Workshop format and fees

Participation in the workshop is free of charge. However, participants must arrange their own travel and accommodation. Limited amount of travel grants can be offered for scholars at risk by request: please, attach a Grant request letter including the explanation of the amount and type of costs that is needed to be covered and justification of being a scholar at risk (up 100 words).

References:

Adam, B., & Groves, C. (2007). Future matters: Action, knowledge, ethics. Boston: Brill.
Datta, A. (2019). Postcolonial urban futures: Imagining and governing India’s smart urban age. Environment and Planning. D, Society & Space, 37(3), 393-410.
Kemmer, L., & Simone, A. (2021). Standing by the promise: Acts of anticipation in Rio and Jakarta. Environment and Planning D: Society and Space, 39(4), 573-589.
Kitchin, R. (2019). The Timescape of Smart Cities. Annals of the American Association of Geographers, 109(3), 775-790.
Tutton, R. (2017). Wicked futures: Meaning, matter and the sociology of the future.

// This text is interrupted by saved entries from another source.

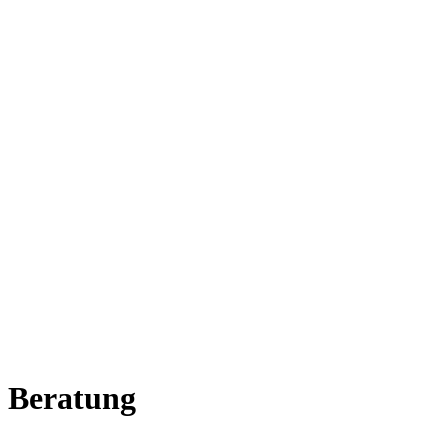
 Beratung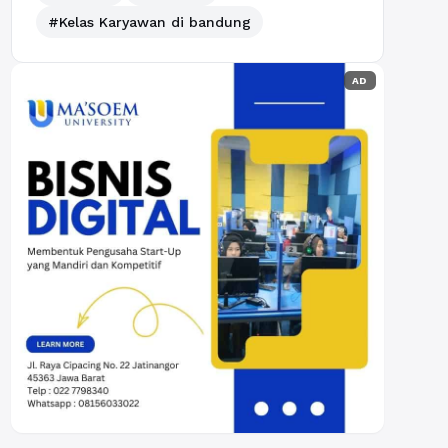
#Kelas Karyawan di bandung
AD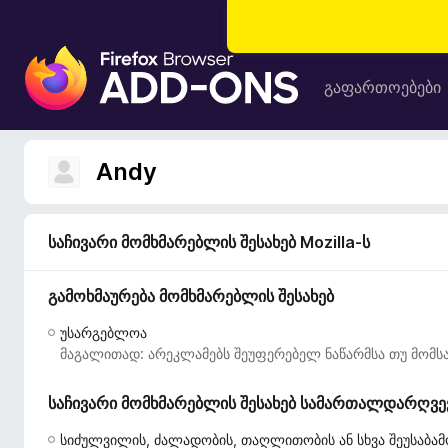
F
i
გაფართოებები
r
e
f
Andy
o
x
-
საჩივარი მომხმარებლის შესახებ Mozilla-ს
ბ
რ
გამოხმაურება მომხმარებლის შესახებ
ა
უ
უსარგებლოა
ზ
მაგალითად: არეკლამებს შეუფერებელ ნაწარმსა თუ მომსა
ე
რ
საჩივარი მომხმარებლის შესახებ სამართალდარღვევი
ი
ს
სიძულვილის, ძალადობის, თაღლითობის ან სხვა შეუსაბამ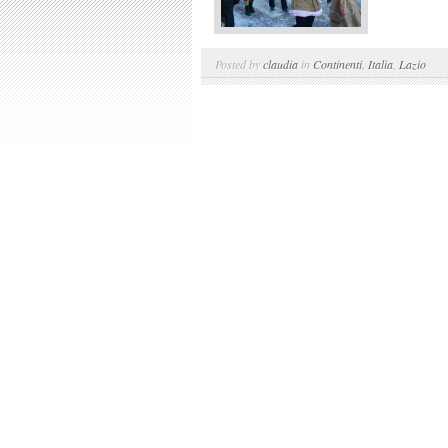
Posted by
claudia
in
Continenti
,
Italia
,
Lazio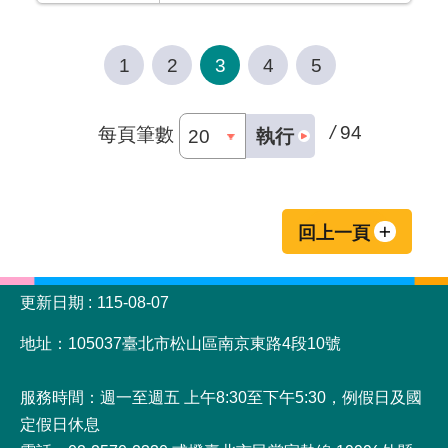
1
2
3
4
5
/
94
每頁筆數
執行
回上一頁
:::
更新日期
115-08-07
地址：105037臺北市松山區南京東路4段10號
服務時間：週一至週五 上午8:30至下午5:30，例假日及國
定假日休息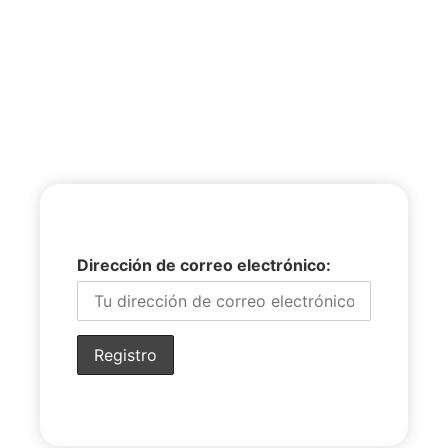
Dirección de correo electrónico: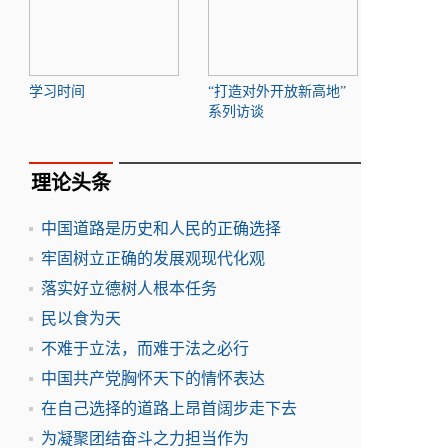
学习时间
“打造对外开放新高地”
系列访谈
理论头条
中国道路是历史和人民的正确选择
牢固树立正确的发展观现代化观
落实好立德树人根本任务
民以食为天
不难于立法，而难于法之必行
中国共产党胸怀天下的情怀表达
在自己选择的道路上昂首阔步走下去
为凝聚团结奋斗之力担当作为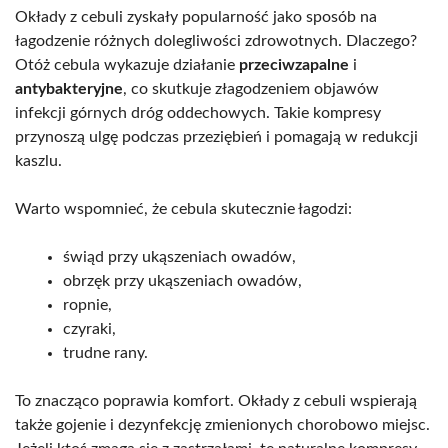
Okłady z cebuli zyskały popularność jako sposób na
łagodzenie różnych dolegliwości zdrowotnych. Dlaczego?
Otóż cebula wykazuje działanie
przeciwzapalne
i
antybakteryjne
, co skutkuje złagodzeniem objawów
infekcji górnych dróg oddechowych. Takie kompresy
przynoszą ulgę podczas przeziębień i pomagają w redukcji
kaszlu.
Warto wspomnieć, że cebula skutecznie łagodzi:
świąd przy ukąszeniach owadów,
obrzęk przy ukąszeniach owadów,
ropnie,
czyraki,
trudne rany.
To znacząco poprawia komfort. Okłady z cebuli wspierają
także gojenie i dezynfekcję zmienionych chorobowo miejsc.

The Sociological Review, 65(3), 478-492.
Urry, J. (2016). What is the future? Cambridge, UK; Malden, MA: John Wiley & Sons.
van Vuuren, D.P., van der Wijst, KI., Marsman, S. et al. (2020) The costs of achieving climate targets and the sources of uncertainty. Nature Climate Change, 10 (4), 329–334.
Zhelnina, A. (2022). Making Urban Futures at Your Kitchen Table: Temporalities of an Urban Renewal Controversy in Moscow. City & Community.